Researchers studied CAM use in addition to at least 1 CCT, which was defined as surgery, radiotherapy, chemotherapy or hormone therapy, looking at overall survival, adherence to treatment and patient characteristics.
CAM use varied by several factors and was associated with refusal of conventional cancer treatment. The survival difference could be mediated by adherence to all recommended CCT.
In the results, 258 patients (199 women and 59 men; mean age, 56 years [interquartile range, 48-64 years]) were in the CAM group, and 1032 patients (798 women and 234 men; mean age, 56 years [interquartile range, 48-64 years]) were in the control group.
Patients who chose CAM did not have a longer delay to initiation of CCT, but they had higher refusal rates of surgery (7% [18 of 258] vs 0.1% [1 of 1031]; P  < .001), chemotherapy (34.1% [88 of 258] vs 3.2% [33 of 1032]; P  < .001), radiotherapy (53% [106 of 200] vs 2.3% [16 of 711]; P  < .001), and hormone therapy (33.7% [87 of 258] vs 2.8% [29 of 1032]; P  < .001).
Use of CAM was associated with poorer 5-year overall survival compared with no CAM (82.2% [95% CI, 76%-87.0%] vs 86.6% [95% CI, 84.0%-88.9%]; P = .001) and was independently associated with greater risk of death (hazard ratio, 2.08; 95% CI, 1.50-2.90) in a multivariate model that did not include treatment delay or refusal. However, there was no significant association between CAM and survival once treatment delay or refusal was included in the model (hazard ratio, 1.39; 95% CI, 0.83-2.33).

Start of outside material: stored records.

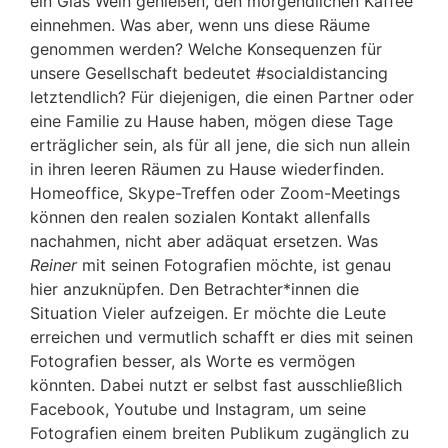
ein Glas Wein genießen, den morgendlichen Kaffee
einnehmen. Was aber, wenn uns diese Räume
genommen werden? Welche Konsequenzen für
unsere Gesellschaft bedeutet #socialdistancing
letztendlich? Für diejenigen, die einen Partner oder
eine Familie zu Hause haben, mögen diese Tage
erträglicher sein, als für all jene, die sich nun allein
in ihren leeren Räumen zu Hause wiederfinden.
Homeoffice, Skype-Treffen oder Zoom-Meetings
können den realen sozialen Kontakt allenfalls
nachahmen, nicht aber adäquat ersetzen. Was
Reiner
mit seinen Fotografien möchte, ist genau
hier anzuknüpfen. Den Betrachter*innen die
Situation Vieler aufzeigen. Er möchte die Leute
erreichen und vermutlich schafft er dies mit seinen
Fotografien besser, als Worte es vermögen
könnten. Dabei nutzt er selbst fast ausschließlich
Facebook, Youtube und Instagram, um seine
Fotografien einem breiten Publikum zugänglich zu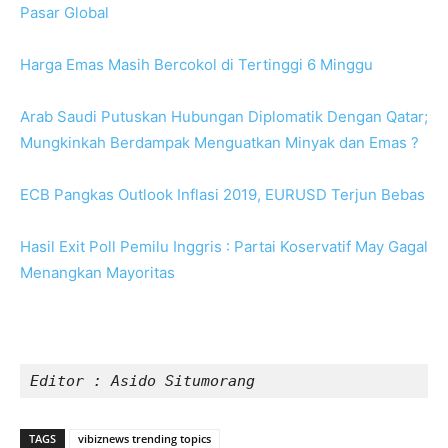
Pasar Global
Harga Emas Masih Bercokol di Tertinggi 6 Minggu
Arab Saudi Putuskan Hubungan Diplomatik Dengan Qatar;
Mungkinkah Berdampak Menguatkan Minyak dan Emas ?
ECB Pangkas Outlook Inflasi 2019, EURUSD Terjun Bebas
Hasil Exit Poll Pemilu Inggris : Partai Koservatif May Gagal
Menangkan Mayoritas
Editor : Asido Situmorang
TAGS
vibiznews trending topics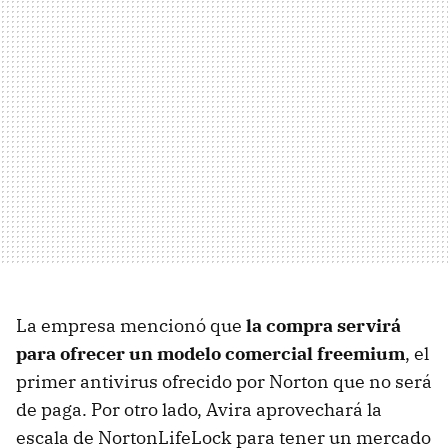
La empresa mencionó que
la compra servirá
para ofrecer un modelo comercial freemium
, el
primer antivirus ofrecido por Norton que no será
de paga. Por otro lado, Avira aprovechará la
escala de NortonLifeLock para tener un mercado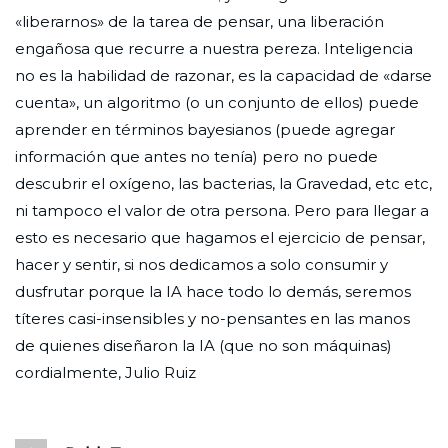
«liberarnos» de la tarea de pensar, una liberación
engañosa que recurre a nuestra pereza. Inteligencia
no es la habilidad de razonar, es la capacidad de «darse
cuenta», un algoritmo (o un conjunto de ellos) puede
aprender en términos bayesianos (puede agregar
información que antes no tenía) pero no puede
descubrir el oxígeno, las bacterias, la Gravedad, etc etc,
ni tampoco el valor de otra persona. Pero para llegar a
esto es necesario que hagamos el ejercicio de pensar,
hacer y sentir, si nos dedicamos a solo consumir y
dusfrutar porque la IA hace todo lo demás, seremos
títeres casi-insensibles y no-pensantes en las manos
de quienes diseñaron la IA (que no son máquinas)
cordialmente, Julio Ruiz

Researchers found that, among patients who were receiving at least 1 CCT modality, patients who chose CAM were more likely to refuse at least 1 component of CCT and had a higher risk of death than patients who did not use CAM.
Johnson SB, Park HS, Gross CP, et al. Complementary medicine, refusal of conventional cancer therapy, and survival among patients with curable cancers. [published online July 19, 2018]. JAMA Oncol. doi: 10.1001/jamaoncol.2018.2487.